# Taseko Mines Ltd. (TKO.TO)



## JordoR (Aug 20, 2013)

Surprised I didn't see a thread on this. BC focused mining company primarily focused on it's operating mine Gibraltar in Williams Lake, BC. Gibraltar recently underwent the GDP3 expansion to increase plant throughput and it is now fully operational. Of course they also have the New Prosperity project which was rejected by the federal government once, but is currently under review again. With the final decision going to be made at the end of Q1 2014. Taseko also has the smaller Aley and Harmony projects, which are both currently in very early study and exploration phases.

Recently Taseko has been on quite the rise. I purchased at 2.11 end of September and it has been steadily rising to now 2.73. Just under 30% gain in a month's time.

I'm interested to hear if anyone has similar positions in Taseko, and any speculation on the upcoming Q3 results on Oct.30, and what impact it will have on share price. I`m currently holding Taseko long awaiting the New Prosperity approval, as that would have a huge impact on share prices. Otherwise I might consider taking my 30% especially with the upcoming Q3 results.

Just thought I would open up a discussion on Taseko, I have been following them for years and have a lot of knowledge on them.


----------



## Sherlock (Apr 18, 2010)

I flipped this for a small profit several times over the past 2 years. Purely speculative. I currently hold several hundred shares which i bought for $2.80 a few months ago. It went down and now it seems to be on its way up. Where do you think this stock will be in a few years?


----------



## JordoR (Aug 20, 2013)

Thanks for the dialogue Sherlock.

Even solely with the recent expansion to the Gibraltar mine pushing throughput from the original 60,000 TPD up to 85,000 TPD (and even higher) I believe Taseko should be valued at 3.20-3.50, but I'm not expert. However most large banks seem to second this evaluation.

The big game changer will be riding on the approval of the New Prosperity project from the federal government. True, the project is valued at I believe 850 million and Taseko has nowhere near that in assets - but what they do have is two promising properties in Aley and Harmony, which they could potentially sell off. Or of course they could sell a stake in Gibraltar or Prosperity. If approved, New Prosperity is quite a ways off from construction and production, but the production numbers and reserves are pretty impressive. I strongly believe it will receive federal approval end of Q1 2014 - however I'm not too great on predicting future value and whether Taseko will be worth $5 per share or $10.


----------



## underemployedactor (Oct 22, 2011)

Not good news today from the Fed's environmental assessment I'm afraid. But I guess they still have Gibralter....


----------



## JordoR (Aug 20, 2013)

Yes... bit bit of a blow today thats for sure. Ultimately the panel that produced this new negative environmental report doesn't have a say in the decision, but obviously this will have an affect on the final decision. Will be waiting anxiously to see what happens at the end of 120 days from now for the final decision. The 10% drop hurts today, but it's still a long term position for me.


----------



## JordoR (Aug 20, 2013)

So the 120 days for the federal review of the Prosperity mine will be this Friday February 28th, but it appears the official announcement has come out two days early.

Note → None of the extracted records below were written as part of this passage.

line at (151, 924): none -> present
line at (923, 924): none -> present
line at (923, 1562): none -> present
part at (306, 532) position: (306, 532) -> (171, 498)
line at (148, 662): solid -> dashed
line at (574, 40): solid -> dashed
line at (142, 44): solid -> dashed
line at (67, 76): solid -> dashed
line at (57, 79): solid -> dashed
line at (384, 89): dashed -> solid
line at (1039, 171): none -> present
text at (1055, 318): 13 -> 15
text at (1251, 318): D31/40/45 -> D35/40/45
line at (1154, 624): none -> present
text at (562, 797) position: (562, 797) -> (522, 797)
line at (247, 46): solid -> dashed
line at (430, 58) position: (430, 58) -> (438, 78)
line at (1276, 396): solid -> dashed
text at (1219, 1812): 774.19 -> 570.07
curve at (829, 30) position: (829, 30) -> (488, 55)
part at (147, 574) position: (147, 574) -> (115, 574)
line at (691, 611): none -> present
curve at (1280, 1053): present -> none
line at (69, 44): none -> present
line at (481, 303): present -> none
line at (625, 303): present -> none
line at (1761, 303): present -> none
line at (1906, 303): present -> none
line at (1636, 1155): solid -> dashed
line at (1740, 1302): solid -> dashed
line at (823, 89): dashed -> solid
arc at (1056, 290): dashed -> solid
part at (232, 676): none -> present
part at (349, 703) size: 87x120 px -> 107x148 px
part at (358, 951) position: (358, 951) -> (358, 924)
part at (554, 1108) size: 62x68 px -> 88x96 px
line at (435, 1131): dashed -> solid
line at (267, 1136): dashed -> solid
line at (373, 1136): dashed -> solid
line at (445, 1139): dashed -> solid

http://www.sys-con.com/node/2988974

They have officially rejected it. However, Taseko will almost certainly appeal the decision as the environmental panel used incorrect information on the tailings seepage. Regardless, I would expect the stock to drop quite significantly tomorrow as this decision has been looming for quite some time. I have already put in my order to sell all my positions for a nice profit, and might buy back when it crashes.

Could also make some money shorting this tomorrow, as it will certainly drop. I am speculating down to the $1.80 mark from the current $2.37


----------



## JordoR (Aug 20, 2013)

Dropped below $1 today for the first time since 2008.
It's been beat up quite a bit over the last 6 months, but I think it's very undervalued at under $1. Look to see this jump up once the price of copper stabilizes a bit.

Started a position at $.98


----------